It appears that the delay is caused by reading the results back from the GPU. I have removed the read and now the kernel execution only has about 0.2ms delay (which still stinks, but it is much better than 14ms!). How can I get my reads back without any delays?
There are two examples in SDK. AsyncDataTransfer and TransferOverlap. you should look into them.
I dont think read backs can be done without delays. But depending on how you can arrange kernel executions, you could do a readback whose execution is done simultaneously with a kernel execution.
say you have A, and B kernels.
Execution is A->B->A->B.....
B produces results that are read back on CPU using a clEnqueueReadBuffer with blockingRead(true). Instead of using a blockingRead =true, it can be set to false and this will allow you to read the buffer without blocking on clEneuqueReadBuffer line. A clFlush() maybe required just before the next time B is run so that the buffer is read before its changed again by B.
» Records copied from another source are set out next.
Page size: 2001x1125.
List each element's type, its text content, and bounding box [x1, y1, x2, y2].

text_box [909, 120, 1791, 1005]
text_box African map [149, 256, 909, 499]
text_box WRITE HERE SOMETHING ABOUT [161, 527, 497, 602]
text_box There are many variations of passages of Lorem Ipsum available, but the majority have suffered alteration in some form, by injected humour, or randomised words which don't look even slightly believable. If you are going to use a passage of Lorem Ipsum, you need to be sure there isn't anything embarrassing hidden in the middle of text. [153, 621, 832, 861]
I use the above option with separate queues: one for executing kernels and other for read/writes, and with some well placed clFinish/flushes. That might help the GPU to arrange some kernel executions with reads saving some time.
Yeah, I suppose I should have said that I have three command queues. One is for inputs, one is for kernel execution and one is for outputs.
At the beginning I load in many jobs into the input, kernel, and output queues. The inputs have events that cause the kernels to wait, and the output waits on
"an iteration" of the kernels. So let's say I queue up 21 kernels, and after every 7th kernel execution it reads. The read was queued up after the 7th, 14th, and 21st kernel execution. After the 7th kernel has completed, the read starts after ~7-8 ms. This occurs in the output queue. After some period where nothing happens in the kernel queue the 8th kernel starts running (e.g., another 7-8 ms). The gap between the 7th kernel and the 8th kernel is about 10-14ms in total. Also, the output and 8th kernel are executing at the same time, once the 8th kernel finally starts.
Keep in mind that the 8th kernel is queued up at the beginning of this process, so it would be maybe 50ms earlier...So, in short, I believe I am doing everything that I need to do for concurrent transfers.
Here are some bonus details: kernel 7 and kernel 8 are different kernels. When running kernel 7 repeatedly with the read-back the delay seems to be somewhat smaller and more consistent. Is there some delay when switching between kernels or something?
Sorry, this reply might be quite late. However, just want to know whether you're still facing the problem or not? If so, could you please share a reproducible test-case?